Uno va por la vida como si nada y en un instante la sorpresa viene al encuentro. Andaba en franca ingesta de tubérculo poblano en una de esas escasísimas tiendas de discos, cuando casi me voy de espaldas al chocar con la sección de box set. El sitio que otrora servía para mostrar los incunables, esas producciones limitadas y costosas que solían sacar algunos artistas o sus disqueras, ahora estaba poblada por artículos, igualmente limitados y costosos, pero de K-pop.
¿En qué momento cedió su lugar una colección de sencillos de Los Beatles o alguna una rareza de Bunbury a la sensación mileniaca venida de Corea del Sur? Sepa la bola. Lo cierto es que ahí estaban los flamantes estuches con rostros joviales y artificiosamente listos para venderse a la chaviza. Es la inercia del mercado, me dije, sin querer dar demasiada atención a la incomodidad que generaba ver que la supervivencia en una tienda de discos en peligro de extinción se posaba en materiales para los cuales era totalmente ajeno.
E indiferente, desde luego. Porque si algo no estaba en mi radar era el mentado pop surcoreano. A partir de ahí reparé en el devenir de la industria musical. Y en el cambio en los hábitos de consumo de los melómanos. Cuán lejanos están esos tiempos en que las tiendas de discos (en plural) tenían en su oferta, además de las últimas tendencias del mainstream, los clásicos de toda la vida y las colecciones exclusivas para seducir a los más quisquillosos.
Tiempos en los que podía uno pasarse largo rato leyendo los créditos de las contraportadas o probar la valía de un disco escuchando en las estaciones con audífonos la probadita que se mostraba a manera de top ten. Ni qué decir de la emoción de encontrar el material largamente deseado o encargar alguna delicatessen sonora o audiovisual.

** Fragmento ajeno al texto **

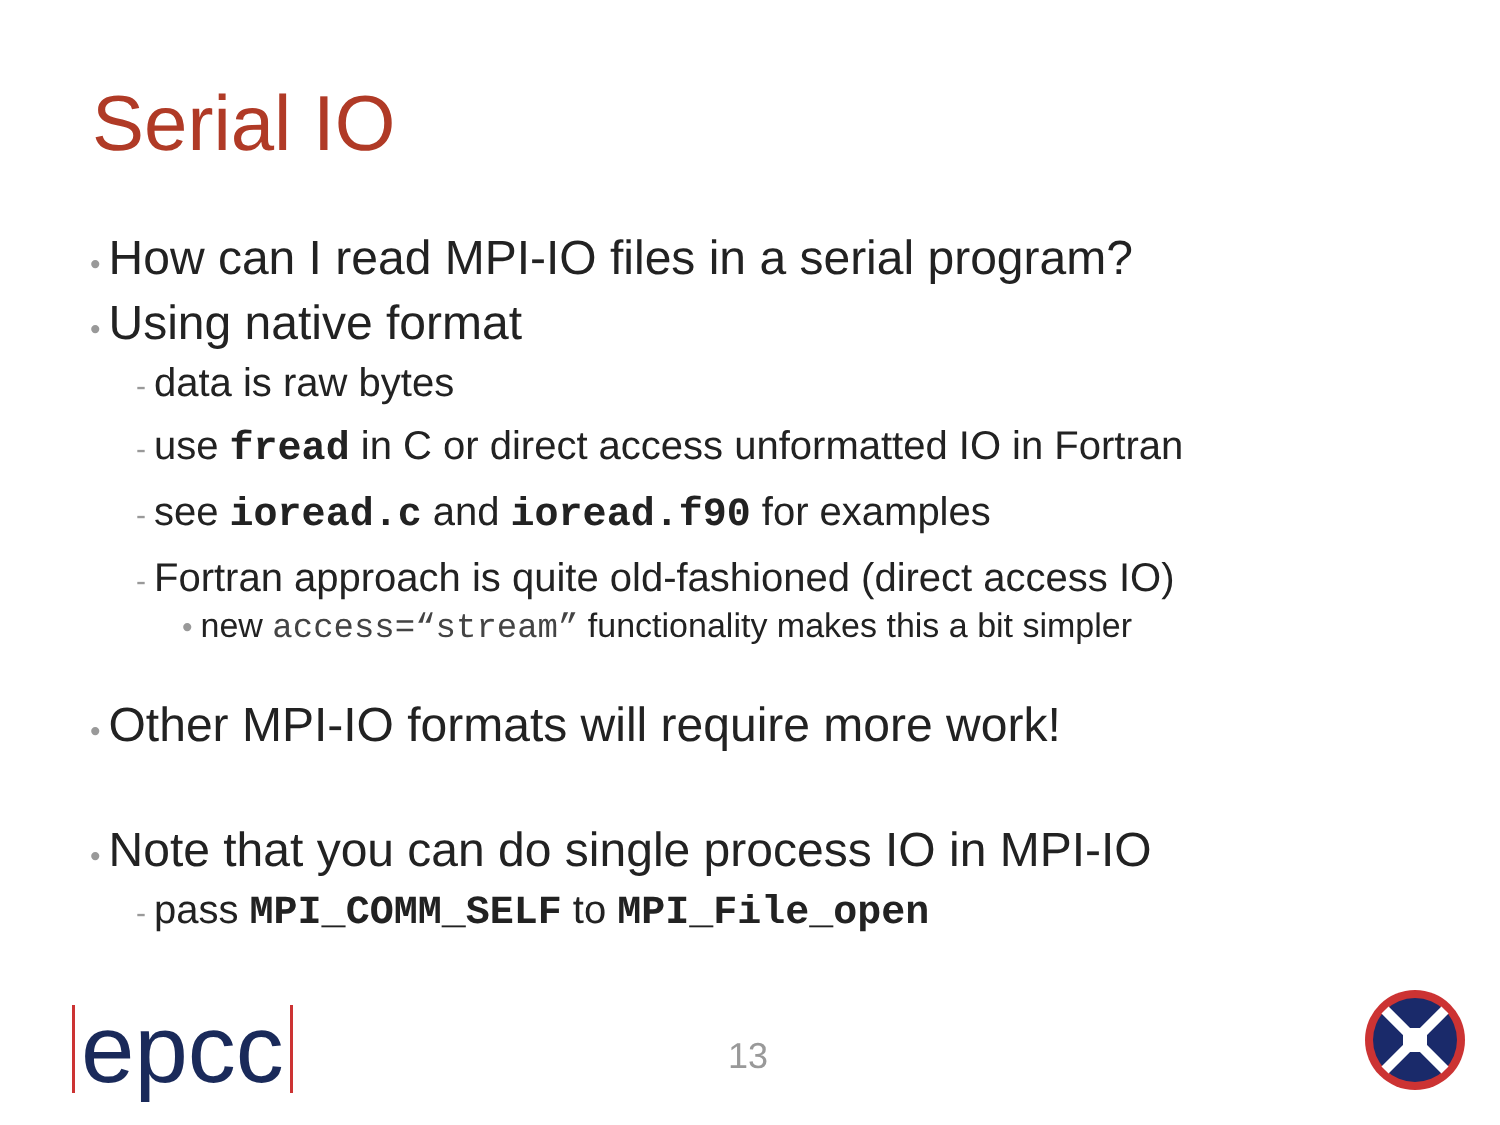Serial IO
• How can I read MPI-IO files in a serial program?
• Using native format
- data is raw bytes
- use fread in C or direct access unformatted IO in Fortran
- see ioread.c and ioread.f90 for examples
- Fortran approach is quite old-fashioned (direct access IO)
• new access=“stream” functionality makes this a bit simpler
• Other MPI-IO formats will require more work!
• Note that you can do single process IO in MPI-IO
- pass MPI_COMM_SELF to MPI_File_open
epcc 13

Así llegaron a mis manos hace tiempo las bandas sonoras de El Club de la Pelea y Alta fidelidad. Y aunque no reniego del comercio electrónico, hoy día uno de los últimos bastiones para conseguir discos que valgan la pena en formato físico, nunca será lo mismo a tenerlos en proximidad.
A partir de andanzas virtuales y desde España pude hacerme del box set de la primera gira de Joan Manuel Serrat y Joaquín Sabina, que jamás vio la luz en el mercado tenochca como no fuera en edición reducida y tropicalizada. También de geografías ibéricas llegó el disco Aviones, del dueto Pereza, que no recuerdo haber visto alguna vez en el México mágico y musical. Y de Argentina vino en formato quíntuple El Salmón, aquel celebérrimo material del infatigable y prolífico Andrés Calamaro.
Es cierto, la industria de la música ha cambiado en más de un sentido. No digo para bien o para mal, pero sí para orillarnos a nuevos modos de consumirla. Lo cual, desde luego, no exime de la sorpresa, con susto incluido, de dar con boy bands de coreanitos que ilusionan los cándidos corazones.